Resellers for beleaguered software company Autonomy have been embroiled in accusations of creative accounting, with the US Air Force alleging they counted revenue from uncompleted transactions on its books.
In a secret memo sighted by the Washington Post, a senior Air Force lawyer has put forward the case for banning Autonomy executives from trade with the US government.
The allegations arose after a investigation into the role of two US companies, MicroTechnologies and Capax Global, into the efforts to boost Autonomy's revenue figures ahead of the UK software company's sale to HP.
At the time, both MicroTechnologies and Capax Global were Autonomy reselllers, according to the Washington Post.

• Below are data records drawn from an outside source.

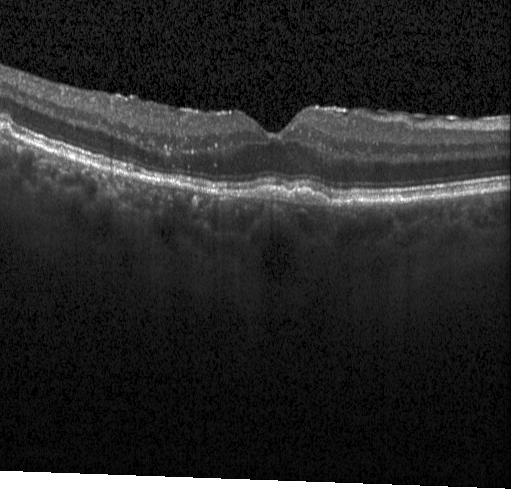 Diagnosis: a choroidal neovascular membrane.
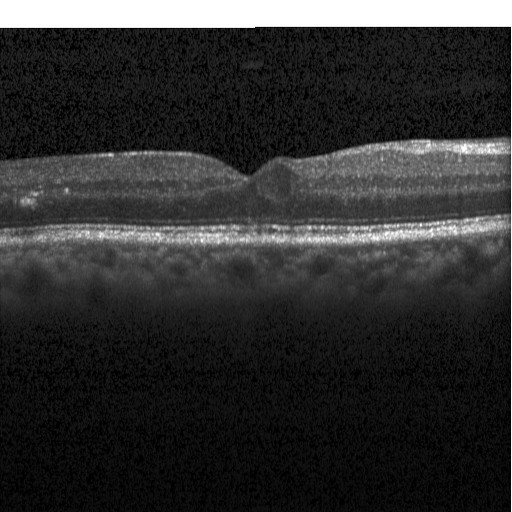
OCT finding: diabetic macular edema.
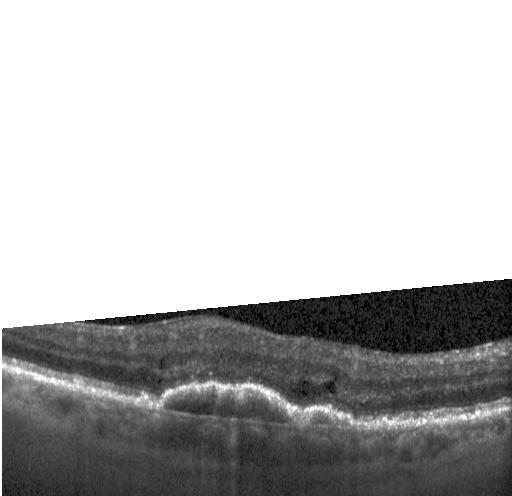 SD-OCT, Heidelberg Spectralis, OCT B-scan, horizontal scan through the fovea. Dx: CNV.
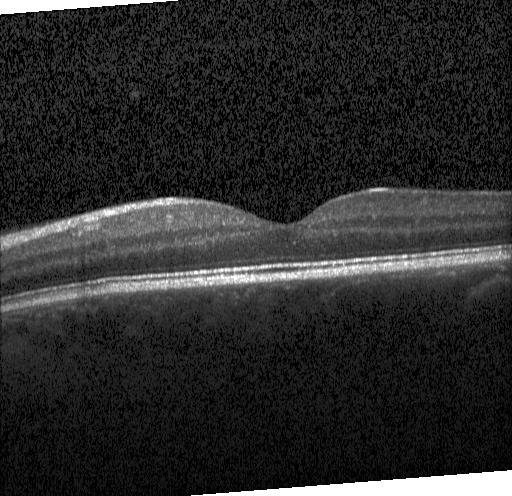 Diagnosis: no CNV, no DME, and no drusen.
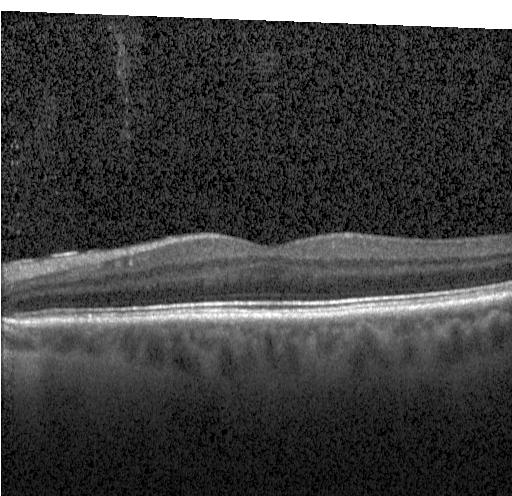

Spectral-domain optical coherence tomography · OCT B-scan. Diagnosis: no evidence of CNV, DME, or drusen.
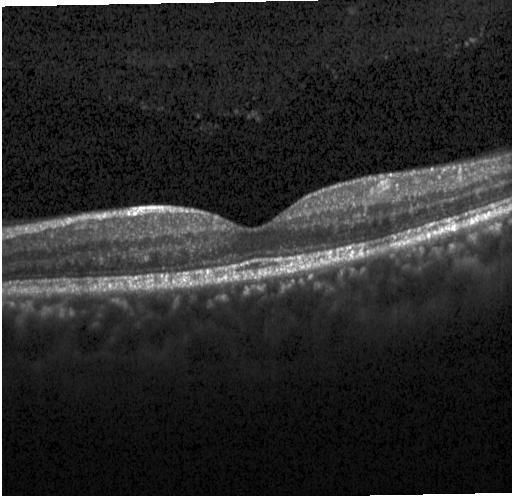 The scan shows no evidence of CNV, DME, or drusen.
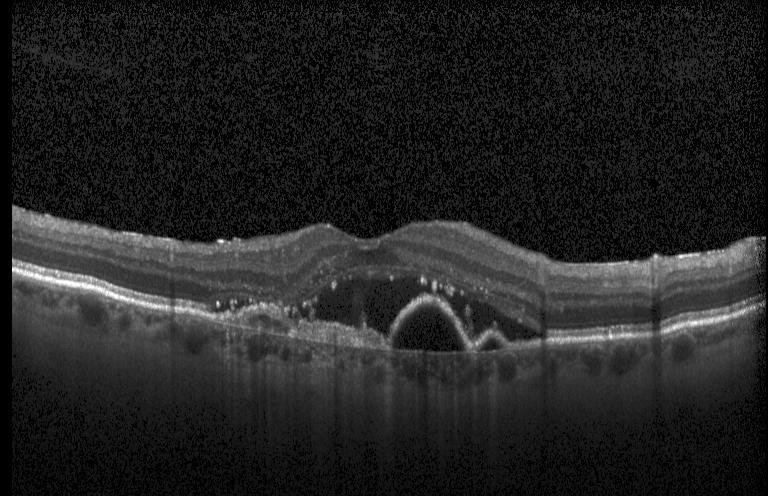
OCT finding: CNV.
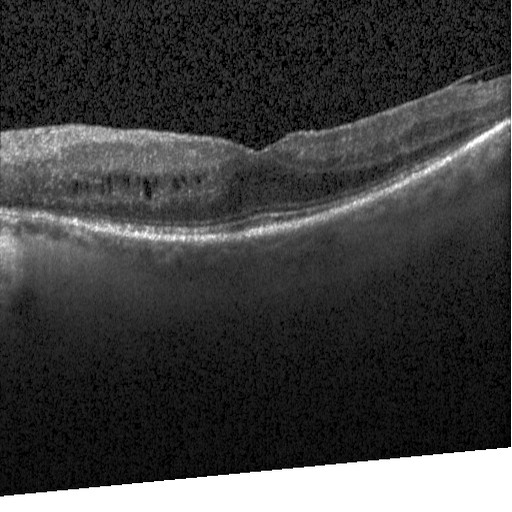

Retinal OCT cross-section, fovea-centered. This B-scan demonstrates diabetic macular edema (DME).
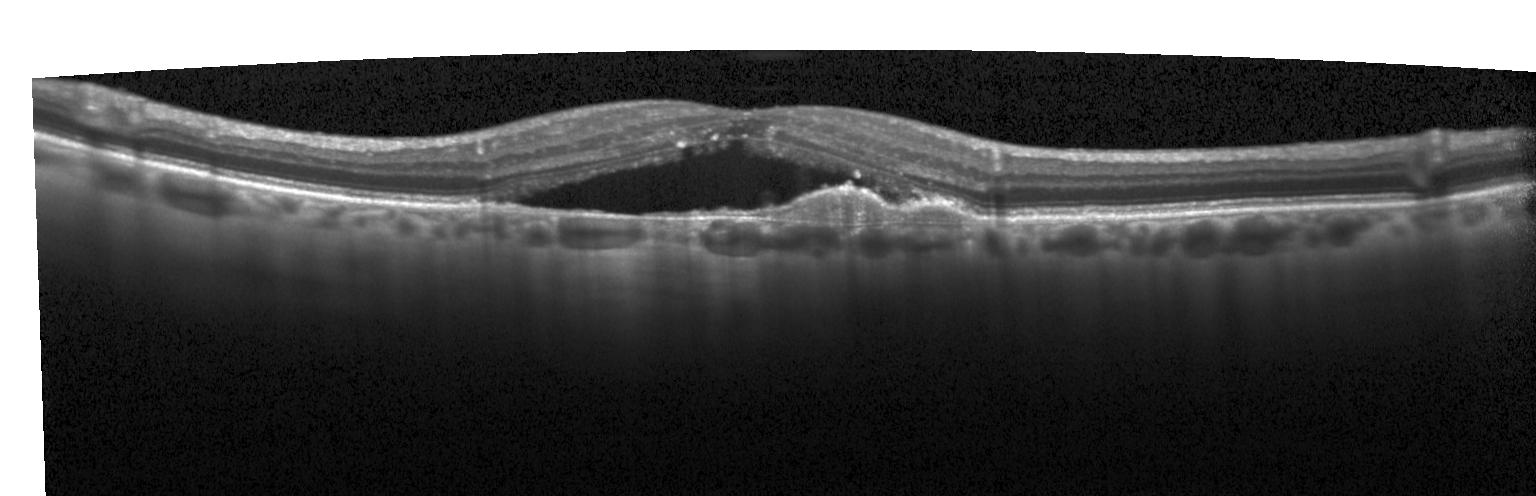 OCT line scan
Finding: a choroidal neovascular membrane.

The two companies were involved in government deals, and the USAF says in the memo that MicroTechnologies and Autonomy claimed to have closed out millions in software sales when in fact this never happened.
Autonomy booked US$11 million in March 2010, the memo says, after a deal between MicroTechnologies and an unnamed customer. However, there was no final sale and in the end Autonomy only received US$500,000 from the contract.
HP says the deal that was completed in November 2012 resulted in a shortfall of US$8.8 billion and has accused Autonomy's former chief executive Mike Lynch of accounting fraud. Lynch is denying the allegations and the deal is currently being investigated by British and US serious fraud agencies.